Figure 4 Deletion of the second pyrimidine-rich sequence in the UNR 5'-UTR RNA strongly reduces its binding to PTB. (A) Schematic representation of the UNR 5'-UTR fragments used in UV cross-linking reactions. Numbers indicate the positions of the nucleotides based on the human UNR cDNA. The black ellipses represent the CU-rich regions at positions (257–270) and (335–355) in the UNR 5'-UTR element. (B and C) UV cross-linking of 32P-labeled UNR fragments with cell extracts derived from HEK293T cells overexpressing PTB-E, followed by immunoprecipitation of labeled E-tagged PTB and SDS–PAGE. (D) UV cross-linking of 32P-labeled UNR fragments with HEK293T cell extracts, followed by SDS–PAGE. The arrow indicates the position of endogenous PTB.

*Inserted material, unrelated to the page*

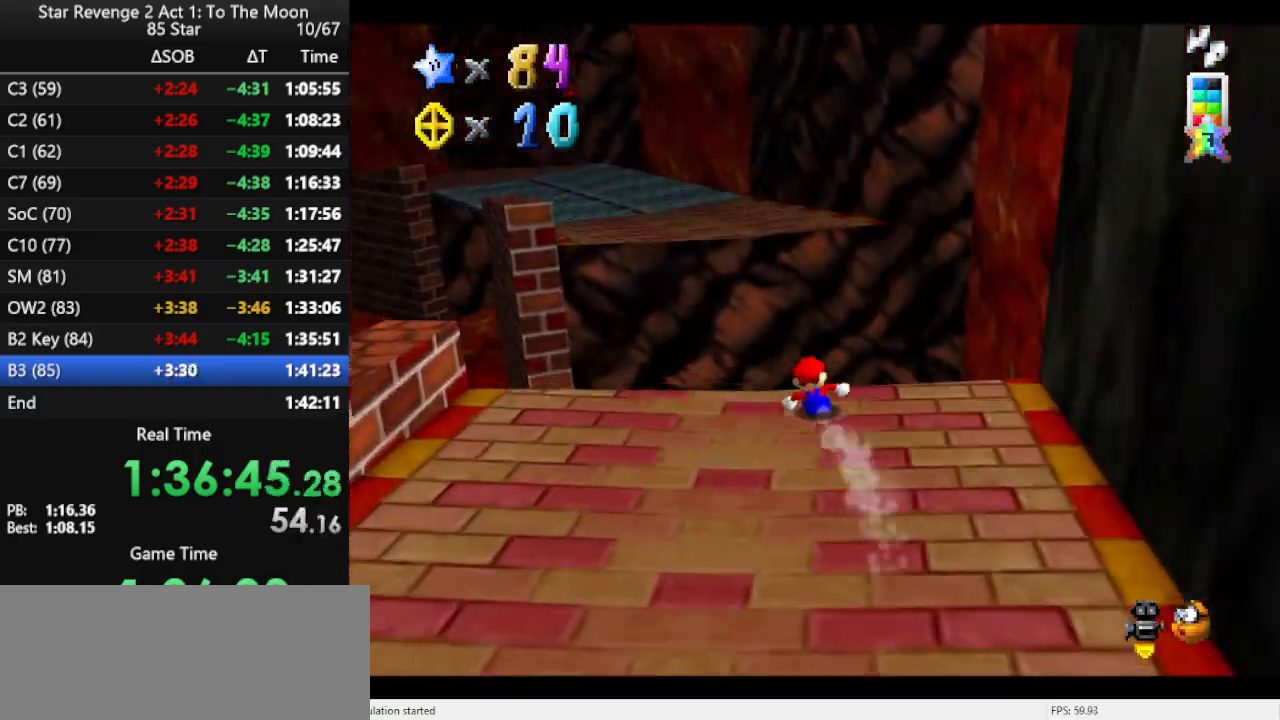
{"buttons": [], "left_stick": "up-left", "events": [[67, "A", "down"], [233, "A", "up"]]}
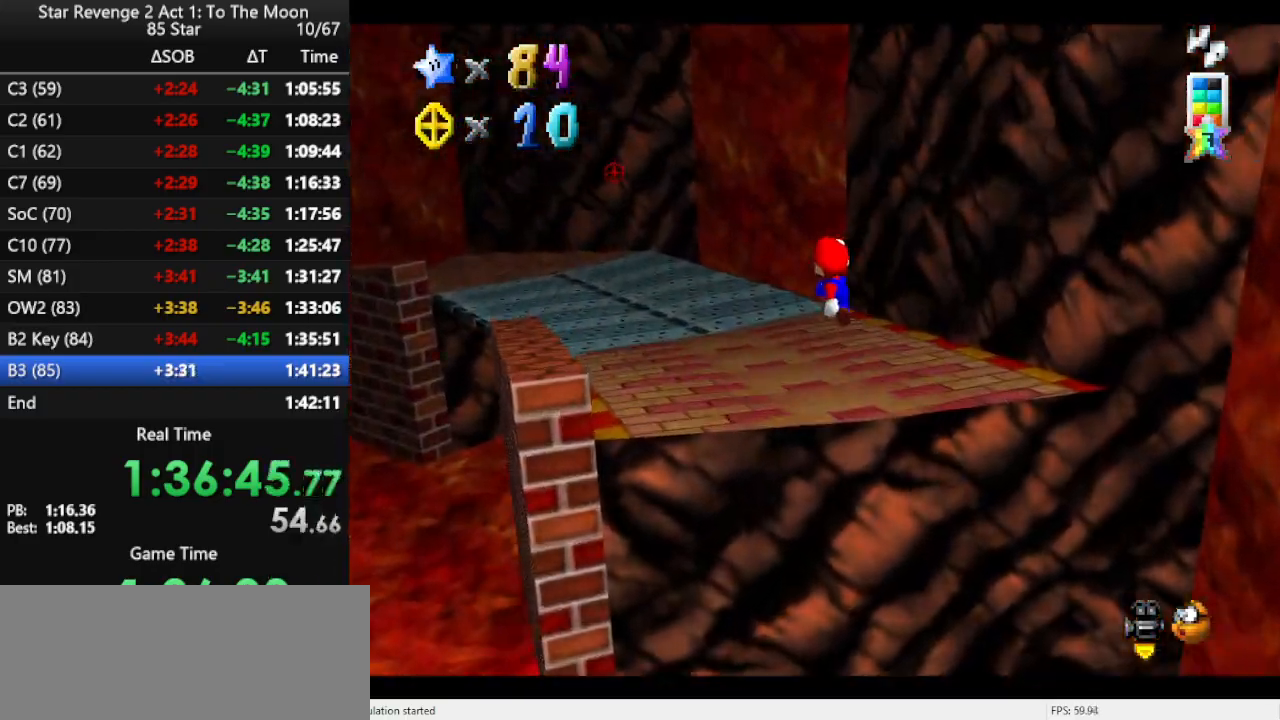
{"buttons": [], "left_stick": "up-left", "events": [[100, "left_stick", "left"], [233, "left_stick", "up-left"]]}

PTB suppresses UNR IRES-driven protein expression
To investigate the role of PTB in UNR 5'-UTR-mediated initiation of translation, we cotransfected the dicistronic reporter plasmid di-pRF-UNR with a plasmid expressing PTB or a mutant of PTB lacking the nuclear localization sequence (PTBnls) in three different cell lines: CHO, Cos-1 and HEK293T. PTBnls is expressed exclusively in the cytoplasm, whereas the full-length PTB protein resides in the nucleus and the cytoplasm (data not shown). The use of the PTBnls mutant therefore excludes involvement of nuclear regulation mechanisms. In each cell line, overexpression of PTB or PTBnls induced a 2- to 4-fold decrease in Fluc activity, whereas Rluc activity remained constant (Figure 5A). Western blot analysis of HEK293T cell lysates with anti-PTB antibody indicates that PTB transfection significantly increases the overall PTB protein expression level (Figure 5B; anti-PTB antibody was raised against an N-terminal peptide and therefore does not recognize the PTBnls mutant). Further immunoblotting experiments also demonstrated that the decreased Fluc activity measured in cells overexpressing PTB or PTBnls is due to lower Fluc protein expression levels (Figure 5B). Consistently, the endogenous UNR protein expression level in HEK293T cells transfected with PTB or PTBnls was also decreased compared with that in control cells (Figure 5B). Northern blot analysis illustrated that PTB-induced downregulation of Unr protein expression was not due to lower UNR mRNA expression levels. The presence of three UNR mRNA species reflects the use of an alternative polyadenylation signal (23,38). All together, these results suggest that PTB suppresses UNR protein expression by inhibiting UNR IRES-mediated translation.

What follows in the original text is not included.